**Exercise:**
Please reproduce the records word for word, from the line containing "Was ist BBCode?" through the end of the records, including both ends. Leave the pictures out of your answer.

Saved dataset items
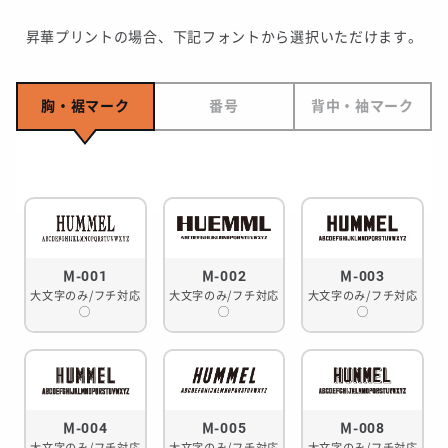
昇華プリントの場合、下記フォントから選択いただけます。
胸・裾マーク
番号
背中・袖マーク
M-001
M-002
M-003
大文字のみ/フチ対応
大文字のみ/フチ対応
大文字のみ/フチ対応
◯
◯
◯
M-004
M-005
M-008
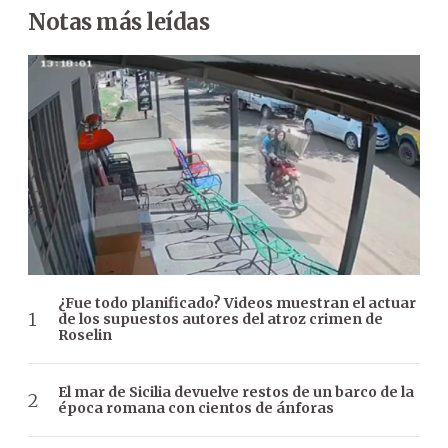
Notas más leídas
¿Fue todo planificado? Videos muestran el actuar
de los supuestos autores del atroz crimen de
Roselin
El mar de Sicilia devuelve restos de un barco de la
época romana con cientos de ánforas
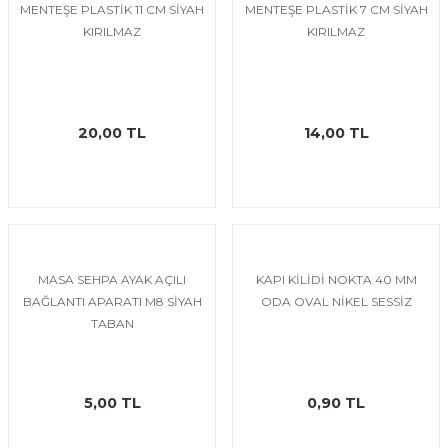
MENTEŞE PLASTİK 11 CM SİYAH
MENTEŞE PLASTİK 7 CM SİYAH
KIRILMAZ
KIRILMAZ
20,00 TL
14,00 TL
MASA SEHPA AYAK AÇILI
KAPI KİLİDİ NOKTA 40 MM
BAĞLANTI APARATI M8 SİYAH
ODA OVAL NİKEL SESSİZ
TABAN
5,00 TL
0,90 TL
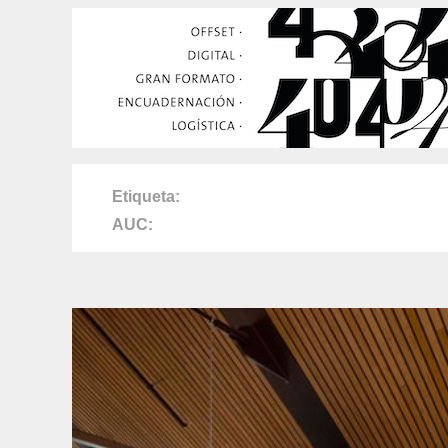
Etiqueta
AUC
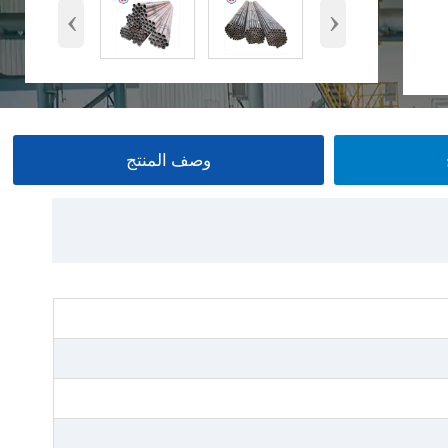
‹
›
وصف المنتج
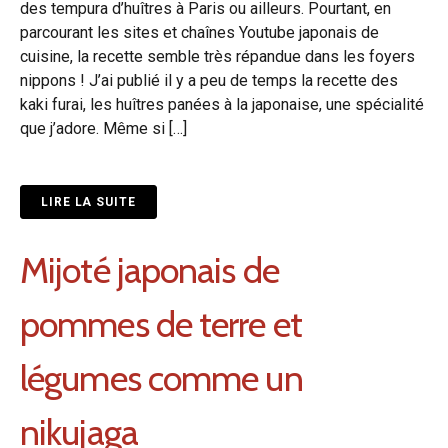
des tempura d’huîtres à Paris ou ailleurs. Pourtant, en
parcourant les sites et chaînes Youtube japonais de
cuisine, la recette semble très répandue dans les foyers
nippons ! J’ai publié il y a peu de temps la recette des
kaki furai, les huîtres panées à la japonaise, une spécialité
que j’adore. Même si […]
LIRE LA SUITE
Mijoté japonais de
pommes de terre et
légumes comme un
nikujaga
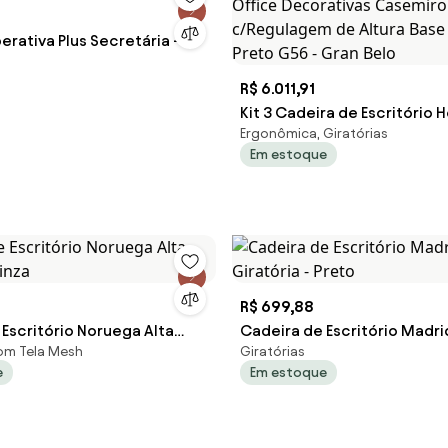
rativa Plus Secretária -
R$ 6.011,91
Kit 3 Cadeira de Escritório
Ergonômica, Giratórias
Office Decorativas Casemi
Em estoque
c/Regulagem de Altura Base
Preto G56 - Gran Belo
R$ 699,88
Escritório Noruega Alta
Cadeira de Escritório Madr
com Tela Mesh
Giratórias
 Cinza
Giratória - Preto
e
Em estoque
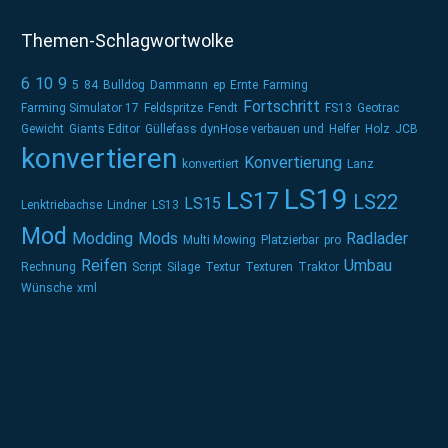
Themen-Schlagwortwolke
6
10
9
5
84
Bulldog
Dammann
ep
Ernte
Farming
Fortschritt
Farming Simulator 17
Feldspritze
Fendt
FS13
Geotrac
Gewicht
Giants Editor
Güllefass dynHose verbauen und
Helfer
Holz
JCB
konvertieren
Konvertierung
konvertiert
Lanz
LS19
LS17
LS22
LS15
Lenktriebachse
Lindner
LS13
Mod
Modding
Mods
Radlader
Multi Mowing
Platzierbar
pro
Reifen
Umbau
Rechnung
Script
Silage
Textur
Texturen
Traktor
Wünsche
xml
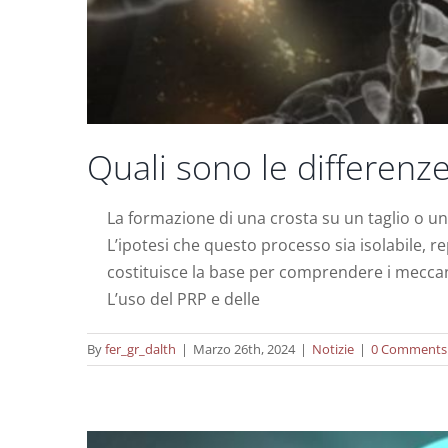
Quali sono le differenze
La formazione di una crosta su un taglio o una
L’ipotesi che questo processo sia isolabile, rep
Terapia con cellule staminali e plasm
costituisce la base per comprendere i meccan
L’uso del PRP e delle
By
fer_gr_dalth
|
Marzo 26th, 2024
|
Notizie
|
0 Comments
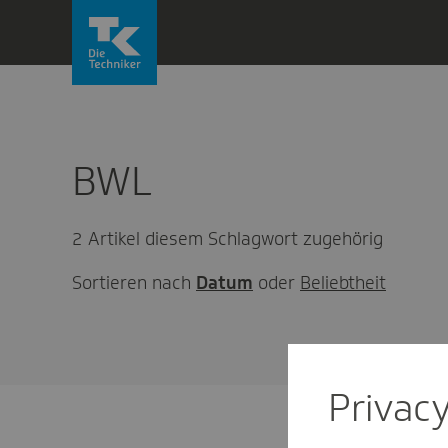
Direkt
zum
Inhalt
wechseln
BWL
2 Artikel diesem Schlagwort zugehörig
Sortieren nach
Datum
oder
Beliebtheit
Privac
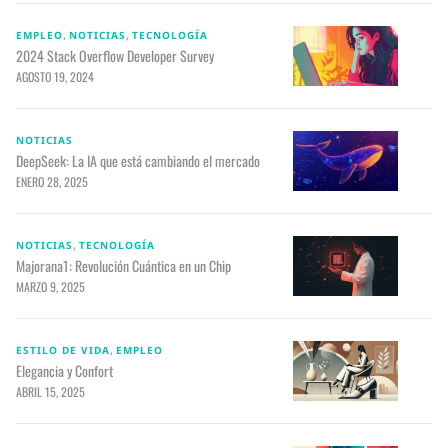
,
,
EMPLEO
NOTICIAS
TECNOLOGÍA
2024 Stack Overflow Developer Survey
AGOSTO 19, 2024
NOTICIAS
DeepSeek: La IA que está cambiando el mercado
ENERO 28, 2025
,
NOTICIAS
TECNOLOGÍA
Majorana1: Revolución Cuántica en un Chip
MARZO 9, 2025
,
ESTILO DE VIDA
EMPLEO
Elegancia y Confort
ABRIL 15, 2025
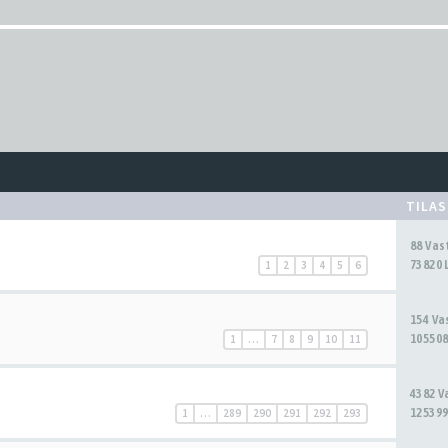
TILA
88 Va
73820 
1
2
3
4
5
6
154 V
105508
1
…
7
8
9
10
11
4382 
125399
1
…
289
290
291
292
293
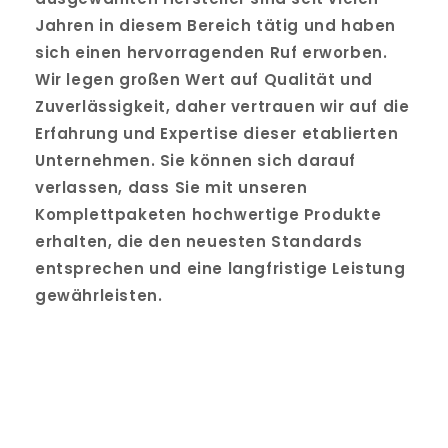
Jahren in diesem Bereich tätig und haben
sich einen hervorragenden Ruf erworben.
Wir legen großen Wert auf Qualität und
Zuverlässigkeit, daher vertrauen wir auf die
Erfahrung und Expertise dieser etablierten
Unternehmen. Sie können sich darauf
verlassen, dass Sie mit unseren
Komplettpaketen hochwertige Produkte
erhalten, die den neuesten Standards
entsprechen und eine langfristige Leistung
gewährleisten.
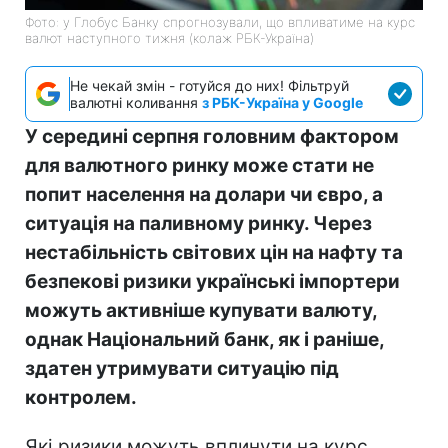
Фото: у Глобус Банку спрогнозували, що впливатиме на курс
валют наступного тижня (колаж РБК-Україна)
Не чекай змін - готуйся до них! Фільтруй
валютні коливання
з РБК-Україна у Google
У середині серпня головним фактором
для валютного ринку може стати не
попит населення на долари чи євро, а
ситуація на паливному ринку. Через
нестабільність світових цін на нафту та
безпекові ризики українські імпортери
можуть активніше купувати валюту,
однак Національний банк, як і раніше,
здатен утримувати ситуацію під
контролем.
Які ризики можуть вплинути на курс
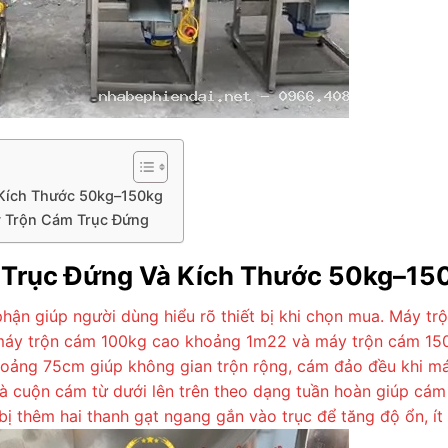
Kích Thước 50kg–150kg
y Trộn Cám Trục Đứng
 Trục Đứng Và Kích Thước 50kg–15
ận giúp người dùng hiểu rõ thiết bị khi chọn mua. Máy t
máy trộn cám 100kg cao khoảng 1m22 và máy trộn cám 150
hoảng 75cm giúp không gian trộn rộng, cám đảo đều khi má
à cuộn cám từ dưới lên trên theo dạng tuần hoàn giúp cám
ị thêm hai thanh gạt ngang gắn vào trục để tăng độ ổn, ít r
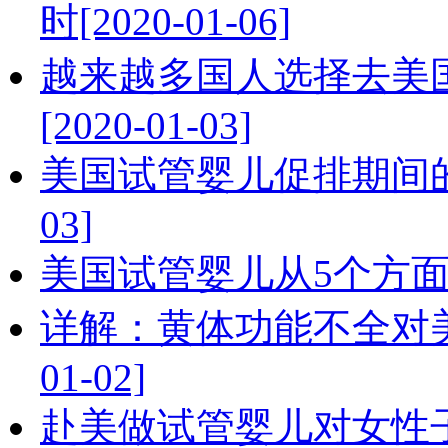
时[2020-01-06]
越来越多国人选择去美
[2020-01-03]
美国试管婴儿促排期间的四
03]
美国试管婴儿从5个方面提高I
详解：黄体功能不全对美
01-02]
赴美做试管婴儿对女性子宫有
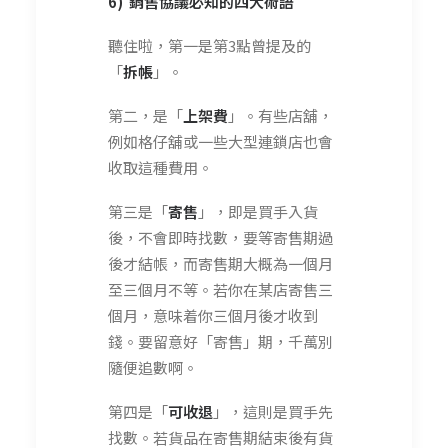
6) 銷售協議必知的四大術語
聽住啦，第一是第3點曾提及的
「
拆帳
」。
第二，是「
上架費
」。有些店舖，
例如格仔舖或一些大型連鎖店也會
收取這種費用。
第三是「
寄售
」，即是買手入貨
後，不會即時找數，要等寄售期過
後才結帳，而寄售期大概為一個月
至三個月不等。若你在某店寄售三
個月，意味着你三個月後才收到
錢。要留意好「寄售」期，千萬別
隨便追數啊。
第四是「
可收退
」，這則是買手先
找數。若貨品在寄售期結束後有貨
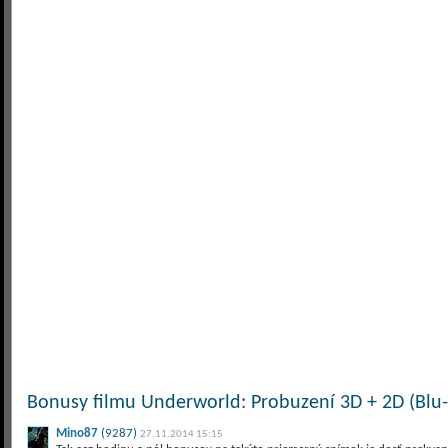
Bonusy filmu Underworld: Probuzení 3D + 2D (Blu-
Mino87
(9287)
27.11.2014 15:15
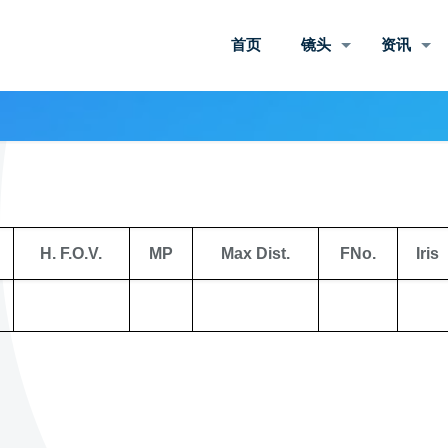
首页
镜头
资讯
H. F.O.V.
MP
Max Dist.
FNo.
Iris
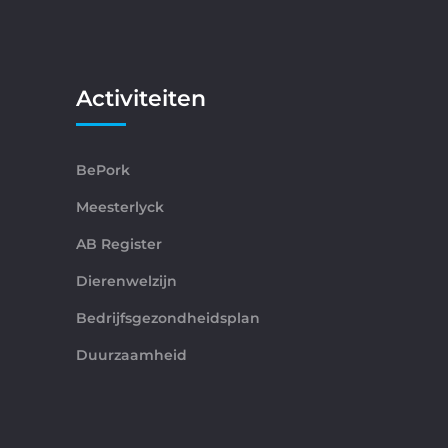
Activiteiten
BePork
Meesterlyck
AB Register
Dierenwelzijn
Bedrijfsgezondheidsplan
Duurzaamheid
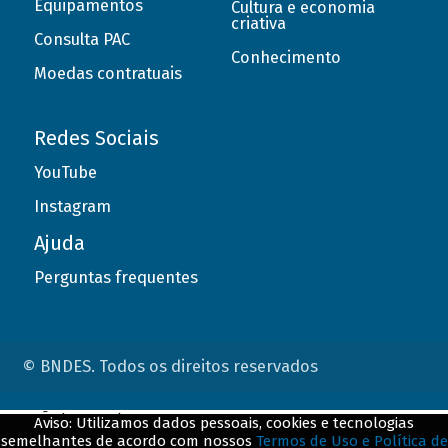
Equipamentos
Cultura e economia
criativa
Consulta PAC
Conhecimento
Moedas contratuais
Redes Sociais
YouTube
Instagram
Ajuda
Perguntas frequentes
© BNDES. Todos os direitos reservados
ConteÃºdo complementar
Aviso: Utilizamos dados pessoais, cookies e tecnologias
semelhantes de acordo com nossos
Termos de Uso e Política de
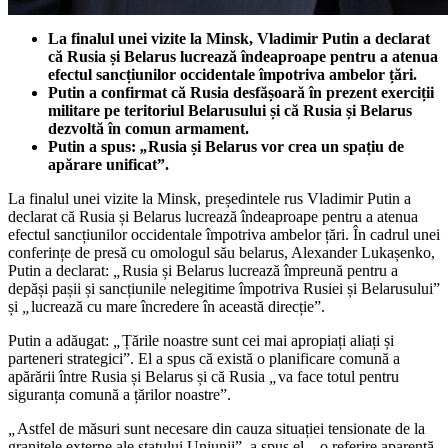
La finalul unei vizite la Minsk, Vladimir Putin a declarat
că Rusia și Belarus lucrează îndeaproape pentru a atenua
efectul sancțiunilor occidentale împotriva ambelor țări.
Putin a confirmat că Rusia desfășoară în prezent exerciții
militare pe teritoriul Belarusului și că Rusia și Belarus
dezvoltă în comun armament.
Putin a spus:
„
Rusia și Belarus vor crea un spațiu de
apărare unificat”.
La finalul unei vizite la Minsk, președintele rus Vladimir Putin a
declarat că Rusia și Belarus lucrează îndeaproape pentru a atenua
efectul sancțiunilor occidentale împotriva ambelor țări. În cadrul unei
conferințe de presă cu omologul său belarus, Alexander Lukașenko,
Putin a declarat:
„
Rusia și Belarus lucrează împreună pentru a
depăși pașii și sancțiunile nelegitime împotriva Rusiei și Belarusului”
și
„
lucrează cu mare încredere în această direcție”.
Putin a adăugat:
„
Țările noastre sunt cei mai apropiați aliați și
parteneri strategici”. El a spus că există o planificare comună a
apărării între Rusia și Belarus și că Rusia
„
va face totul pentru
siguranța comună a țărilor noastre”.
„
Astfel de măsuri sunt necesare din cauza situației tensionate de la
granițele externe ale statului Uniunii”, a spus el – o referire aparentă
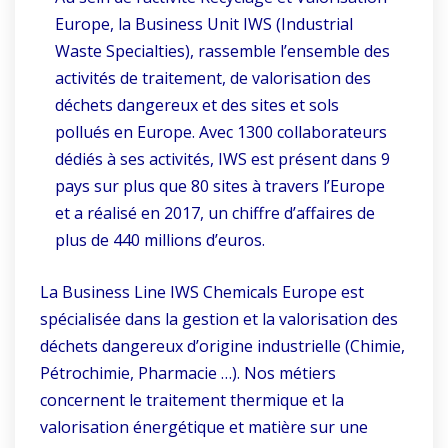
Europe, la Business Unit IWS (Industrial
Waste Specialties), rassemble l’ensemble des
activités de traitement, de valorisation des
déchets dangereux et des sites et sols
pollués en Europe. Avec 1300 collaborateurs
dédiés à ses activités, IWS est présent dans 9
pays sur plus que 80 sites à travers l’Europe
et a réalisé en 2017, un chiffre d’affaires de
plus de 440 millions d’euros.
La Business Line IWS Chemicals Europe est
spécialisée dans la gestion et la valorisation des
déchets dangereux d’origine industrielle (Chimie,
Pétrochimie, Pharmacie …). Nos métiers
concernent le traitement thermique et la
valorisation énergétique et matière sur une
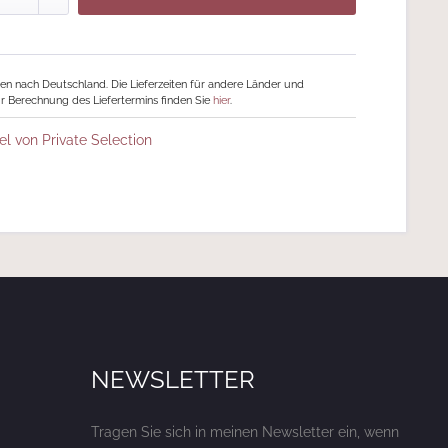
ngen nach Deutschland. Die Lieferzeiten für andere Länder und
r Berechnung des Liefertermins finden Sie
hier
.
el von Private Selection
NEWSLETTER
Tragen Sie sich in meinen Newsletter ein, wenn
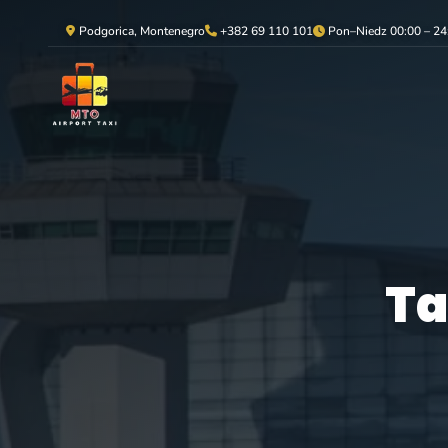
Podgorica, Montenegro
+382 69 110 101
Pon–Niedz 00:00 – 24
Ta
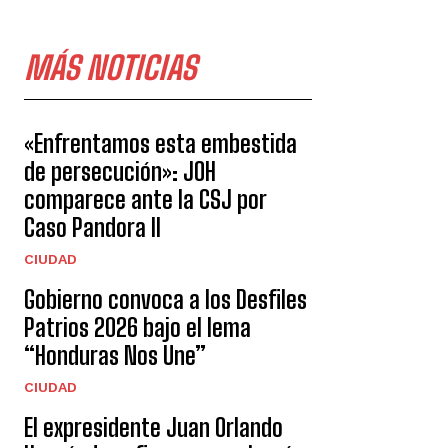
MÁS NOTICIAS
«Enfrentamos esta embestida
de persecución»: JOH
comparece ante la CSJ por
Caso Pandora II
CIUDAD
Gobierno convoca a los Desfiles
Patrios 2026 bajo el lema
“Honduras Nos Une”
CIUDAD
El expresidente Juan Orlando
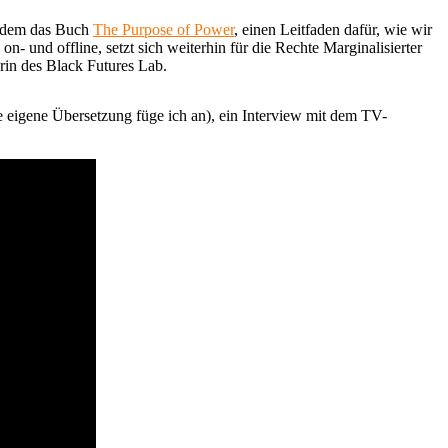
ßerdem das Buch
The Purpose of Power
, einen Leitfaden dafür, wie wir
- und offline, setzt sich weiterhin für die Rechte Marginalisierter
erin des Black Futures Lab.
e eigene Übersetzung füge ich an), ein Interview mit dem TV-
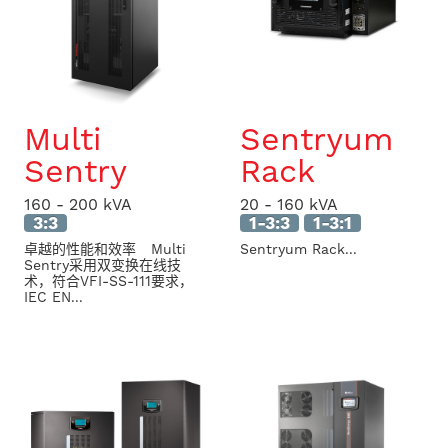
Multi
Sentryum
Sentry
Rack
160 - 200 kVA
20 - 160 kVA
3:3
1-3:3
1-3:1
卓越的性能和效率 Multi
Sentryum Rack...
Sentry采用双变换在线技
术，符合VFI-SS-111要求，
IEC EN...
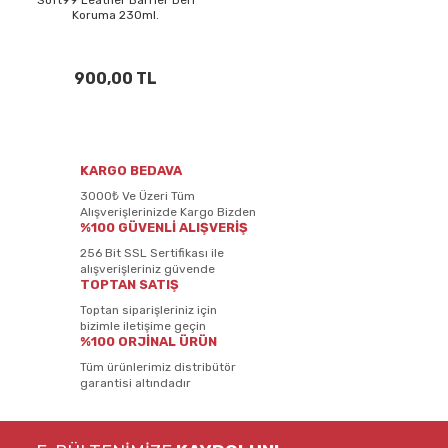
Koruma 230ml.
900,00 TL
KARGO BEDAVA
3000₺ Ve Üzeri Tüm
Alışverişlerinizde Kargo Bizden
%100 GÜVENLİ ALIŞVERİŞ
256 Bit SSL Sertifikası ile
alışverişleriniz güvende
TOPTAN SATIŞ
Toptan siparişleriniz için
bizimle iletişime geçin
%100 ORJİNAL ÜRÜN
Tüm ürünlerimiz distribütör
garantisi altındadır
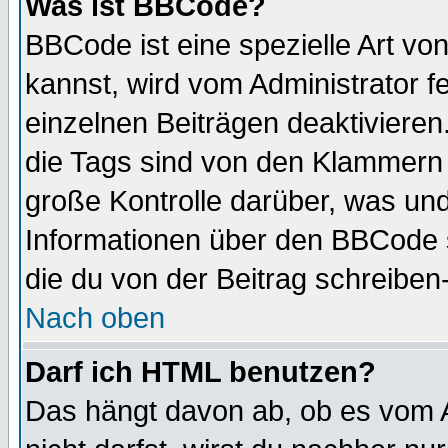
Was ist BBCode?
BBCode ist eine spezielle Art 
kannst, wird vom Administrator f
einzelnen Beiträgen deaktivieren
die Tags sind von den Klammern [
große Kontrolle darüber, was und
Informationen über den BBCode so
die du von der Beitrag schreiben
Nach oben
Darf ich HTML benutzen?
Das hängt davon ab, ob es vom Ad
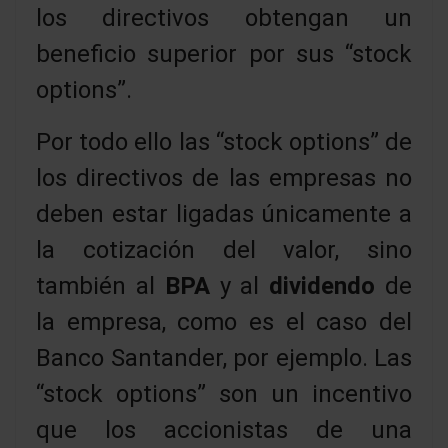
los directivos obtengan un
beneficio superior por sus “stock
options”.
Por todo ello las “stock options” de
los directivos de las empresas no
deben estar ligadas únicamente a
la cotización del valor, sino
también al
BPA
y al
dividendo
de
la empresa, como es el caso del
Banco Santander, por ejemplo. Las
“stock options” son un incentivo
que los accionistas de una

**Response area:**
Was ist BBCode?
BBCode ist eine spezielle Art 
kannst, wird vom Administrator f
einzelnen Beiträgen deaktivieren
die Tags sind von den Klammern [
große Kontrolle darüber, was und
Informationen über den BBCode so
die du von der Beitrag schreiben
Nach oben
Darf ich HTML benutzen?
Das hängt davon ab, ob es vom Ad
los directivos obtengan un
beneficio superior por sus “stock
options”.
Por todo ello las “stock options” de
los directivos de las empresas no
deben estar ligadas únicamente a
la cotización del valor, sino
también al
BPA
y al
dividendo
de
la empresa, como es el caso del
Banco Santander, por ejemplo. Las
“stock options” son un incentivo
que los accionistas de una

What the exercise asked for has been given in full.